### Quoted passage ###
On August 14, 2019, TUJ officially opened its new campus, located on grounds of Showa Women's University in Setagaya-ku.

Early years

At its inception, the university offered an Intensive English Language Program (IELP) in its Tokyo campus, as well as a Master of Education (M.Ed.) program in both its Tokyo and Osaka centers. Within the next decade it launched an Undergraduate Program, a Doctor of Education (Ed.D.) in TESOL program and a Master of Laws (LL.M.) program, as well as expanded its IELP program to its Osaka center. In 1996, upon becoming a wholly owned operation of Temple University, TUJ launched the Executive MBA program – the first program of its kind in Japan – while simultaneously re-launching its Open College Program and Globalization Program as the Continuing Education and Corporate Education programs, respectively.

Gaining its current status
In 2005 the Japanese Ministry of Education, Culture, Sports, Science and Technology (MEXT) officially designated Temple University, Japan Campus as the first Foreign University in Japan becoming the first recognized foreign university operating in Japan (外国大学日本校, gaikoku daigaku nihonkō). This gave TUJ recognition amongst not only American Universities, but also Japanese Universities, making credits and degrees from the university accredited in both countries.

Partnerships and agreements
TUJ has established Credit Exchange Programs with Musashi University, Toyo University Faculty of Regional Development Studies, and the School of Arts and Letters at Meiji University. In addition, the university has signed Memorandums of Understanding with both Toyo and National Taipei Universities, and has established the Musashi Temple RED Program for junior high and high school students who plan to study abroad or at a foreign university in Japan.

Campus

Locations
Temple University, Japan Campus consists of two locations in both Tokyo. Within Tokyo, TUJ operates at a campus located at Showa Women's University in Setagaya-ku.

New campus project
Showa Women's University (SWU) and Temple University, Japan Campus (TUJ) have agreed to share a campus at SWU's current location in Setagaya-ku, Tokyo. TUJ formally opened its new campus on August 14, 2019.

Facilities
TUJ has six computer labs equipped with Windows, Mac and Unix computers; a library with over 50,000 books and access to an extensive collection of journal subscriptions; a career development office; counseling; a post-production studio with both video-editing and professional sound recording capabilities; and a teaching and learning center providing free tutoring to students.

Student housing
TUJ offers guaranteed housing for all first semester international students. The school operates three unisex dormitories located in Tokyo and Kanagawa and offers a limited number of homestay options.

Academics

Degree programs

English program

Continuing Education

Corporate Education

Institute of Contemporary Asian Studies (ICAS)
Established in 2004, ICAS (formerly the Institute of Contemporary Japanese Studies) is an institute run by TUJ providing a platform for scholars worldwide to present their studies and facilitate academic discussions. It hosts about 30 lectures and symposiums each year, all open to the public and usually free of charge. Lecture topics – focusing on contemporary Asia as well as American-related affairs – range from politics, the economy, foreign and military affairs, cinema and pop culture, to healthcare systems and environmental issues. Participants include a wide range of individuals from the foreign and Japanese media, business, government and academic communities.
### Data entries ###
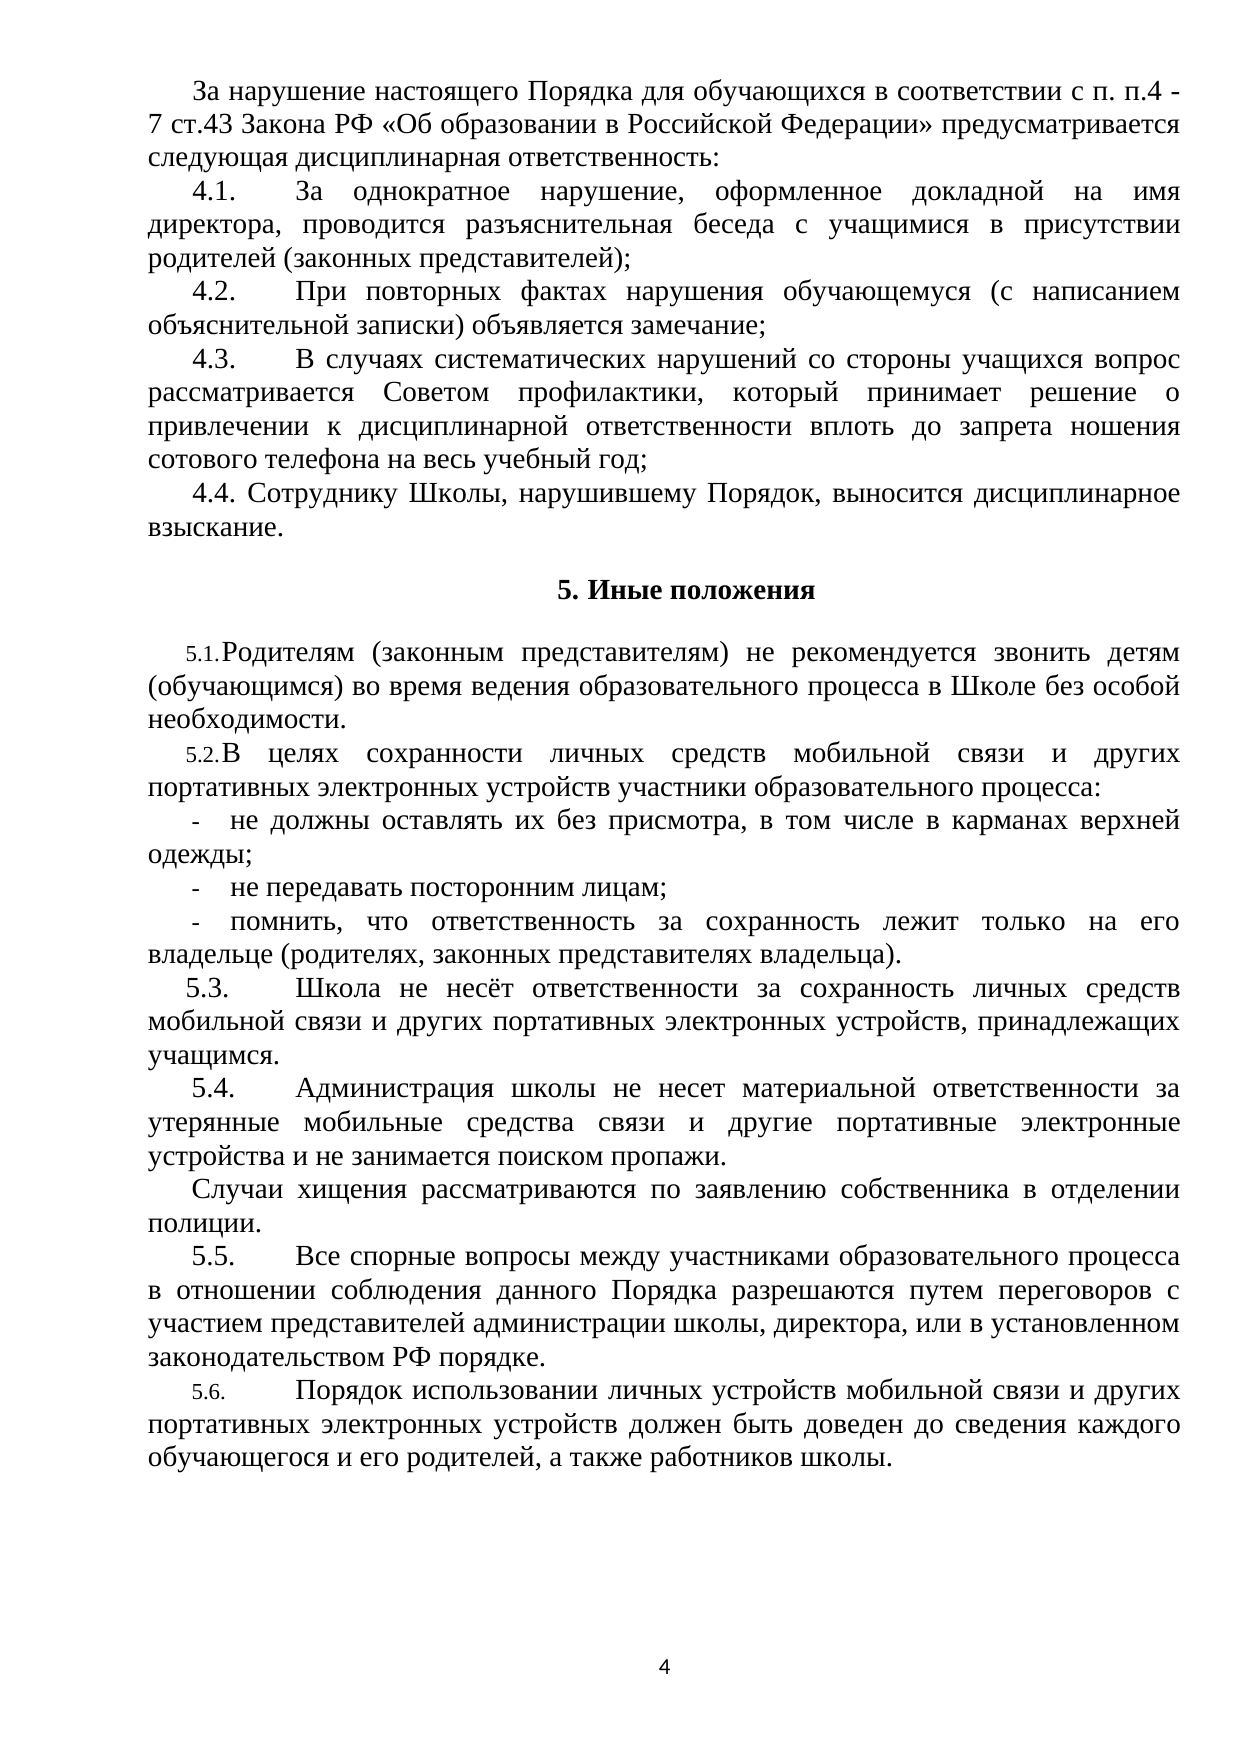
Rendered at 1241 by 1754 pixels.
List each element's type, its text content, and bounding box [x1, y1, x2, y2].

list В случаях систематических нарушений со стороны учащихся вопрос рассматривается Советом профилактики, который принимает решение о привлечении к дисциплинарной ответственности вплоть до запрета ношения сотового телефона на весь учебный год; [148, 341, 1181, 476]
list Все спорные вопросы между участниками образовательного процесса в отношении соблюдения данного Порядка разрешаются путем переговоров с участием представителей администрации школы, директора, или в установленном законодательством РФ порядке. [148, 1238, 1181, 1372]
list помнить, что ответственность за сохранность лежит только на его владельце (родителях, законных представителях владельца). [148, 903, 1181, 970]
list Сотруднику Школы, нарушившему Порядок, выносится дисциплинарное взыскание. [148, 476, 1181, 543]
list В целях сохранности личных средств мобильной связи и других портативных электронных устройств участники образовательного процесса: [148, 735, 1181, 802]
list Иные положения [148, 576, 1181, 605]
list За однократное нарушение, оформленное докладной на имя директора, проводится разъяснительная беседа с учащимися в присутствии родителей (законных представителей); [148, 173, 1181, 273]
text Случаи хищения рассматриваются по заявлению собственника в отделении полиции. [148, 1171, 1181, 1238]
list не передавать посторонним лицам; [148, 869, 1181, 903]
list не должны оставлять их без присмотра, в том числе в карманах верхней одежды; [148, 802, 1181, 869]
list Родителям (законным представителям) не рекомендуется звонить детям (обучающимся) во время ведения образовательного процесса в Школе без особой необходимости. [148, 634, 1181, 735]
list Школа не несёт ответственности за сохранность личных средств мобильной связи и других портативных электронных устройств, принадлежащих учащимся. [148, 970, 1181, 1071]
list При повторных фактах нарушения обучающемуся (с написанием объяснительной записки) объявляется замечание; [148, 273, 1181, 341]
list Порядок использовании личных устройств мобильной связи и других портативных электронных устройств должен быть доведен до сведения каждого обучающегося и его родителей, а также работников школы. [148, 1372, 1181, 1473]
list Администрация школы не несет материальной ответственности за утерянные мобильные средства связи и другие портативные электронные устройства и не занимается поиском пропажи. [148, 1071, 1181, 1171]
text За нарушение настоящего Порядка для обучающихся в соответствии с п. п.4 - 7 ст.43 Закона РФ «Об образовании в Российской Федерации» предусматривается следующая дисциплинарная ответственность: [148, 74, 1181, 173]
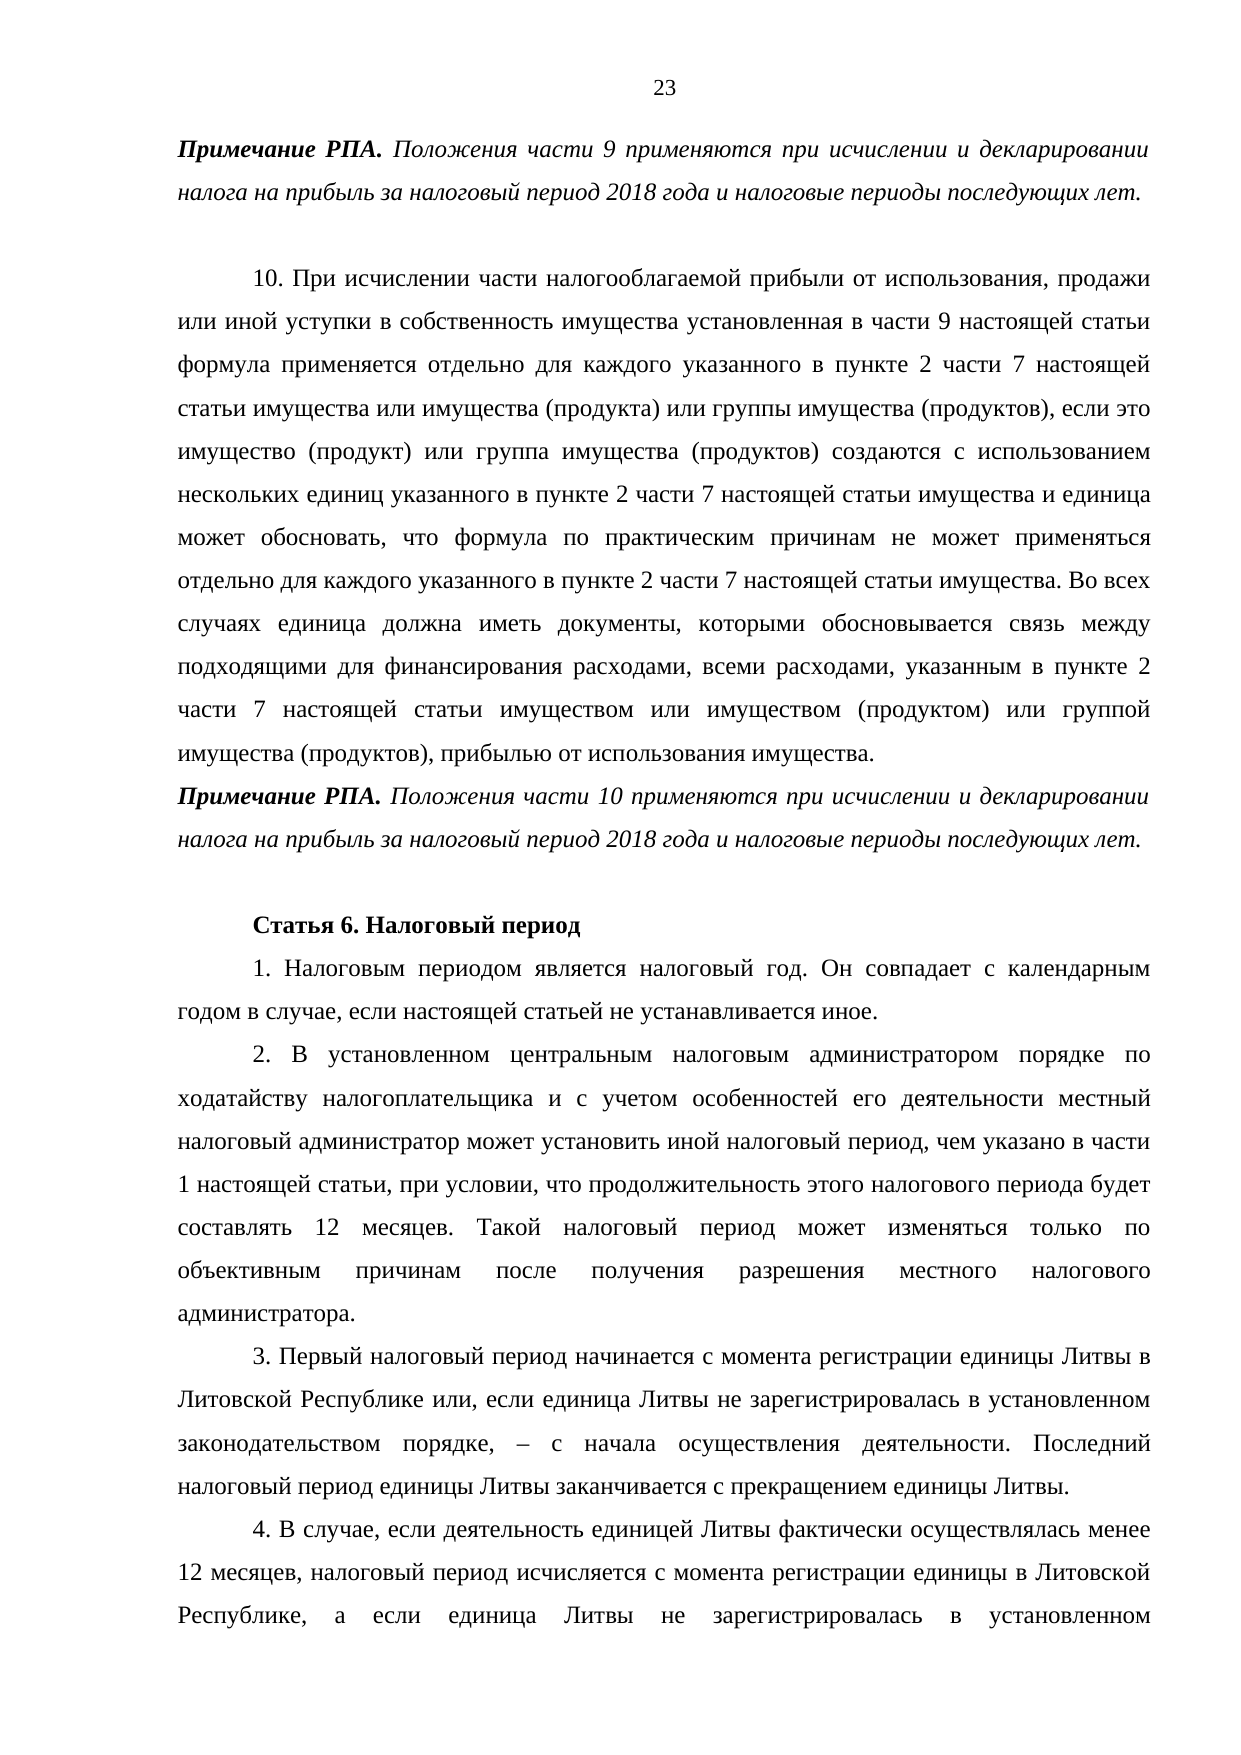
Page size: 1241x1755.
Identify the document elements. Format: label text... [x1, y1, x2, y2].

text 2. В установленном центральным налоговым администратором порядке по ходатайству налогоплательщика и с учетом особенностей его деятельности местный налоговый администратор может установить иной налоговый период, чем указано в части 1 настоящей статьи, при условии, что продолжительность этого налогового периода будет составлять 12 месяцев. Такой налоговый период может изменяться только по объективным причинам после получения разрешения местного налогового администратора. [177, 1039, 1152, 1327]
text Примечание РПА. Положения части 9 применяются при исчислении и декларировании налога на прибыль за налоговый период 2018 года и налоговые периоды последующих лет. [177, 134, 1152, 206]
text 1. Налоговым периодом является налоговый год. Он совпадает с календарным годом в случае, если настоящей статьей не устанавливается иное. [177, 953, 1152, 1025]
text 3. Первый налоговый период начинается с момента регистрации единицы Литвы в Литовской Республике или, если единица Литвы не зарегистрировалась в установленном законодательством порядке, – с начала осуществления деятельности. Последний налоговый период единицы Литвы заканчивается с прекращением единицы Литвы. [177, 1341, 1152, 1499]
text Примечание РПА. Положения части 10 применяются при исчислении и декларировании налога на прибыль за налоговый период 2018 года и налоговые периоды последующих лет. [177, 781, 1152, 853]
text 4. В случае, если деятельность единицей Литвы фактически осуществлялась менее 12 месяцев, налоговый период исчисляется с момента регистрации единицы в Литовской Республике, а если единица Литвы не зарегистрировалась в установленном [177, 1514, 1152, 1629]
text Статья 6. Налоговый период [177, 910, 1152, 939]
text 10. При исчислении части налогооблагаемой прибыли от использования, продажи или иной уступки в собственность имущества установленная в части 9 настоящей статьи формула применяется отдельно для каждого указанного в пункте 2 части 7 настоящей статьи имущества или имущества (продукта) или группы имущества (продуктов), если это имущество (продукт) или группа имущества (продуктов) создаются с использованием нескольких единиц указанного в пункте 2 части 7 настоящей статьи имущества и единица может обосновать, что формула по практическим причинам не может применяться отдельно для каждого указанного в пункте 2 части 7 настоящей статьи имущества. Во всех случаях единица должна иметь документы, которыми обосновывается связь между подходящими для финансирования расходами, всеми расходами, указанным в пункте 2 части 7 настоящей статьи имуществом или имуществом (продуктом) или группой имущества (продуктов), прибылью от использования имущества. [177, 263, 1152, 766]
###
◆ Parts of the exercise
1. From the passage on Temple University, Japan Campus, reproduce verbatim the part that opens with the words containing "Degree programs" and closes with "and academic communities.".
2. According to the passage on Temple University, Japan Campus, in what year was the Institute of Contemporary Asian Studies established?
The lines are not needed for anything that follows.

◆ Answer set
1.
Degree programs

English program

Continuing Education

Corporate Education

Institute of Contemporary Asian Studies (ICAS)
Established in 2004, ICAS (formerly the Institute of Contemporary Japanese Studies) is an institute run by TUJ providing a platform for scholars worldwide to present their studies and facilitate academic discussions. It hosts about 30 lectures and symposiums each year, all open to the public and usually free of charge. Lecture topics – focusing on contemporary Asia as well as American-related affairs – range from politics, the economy, foreign and military affairs, cinema and pop culture, to healthcare systems and environmental issues. Participants include a wide range of individuals from the foreign and Japanese media, business, government and academic communities.

2. 2004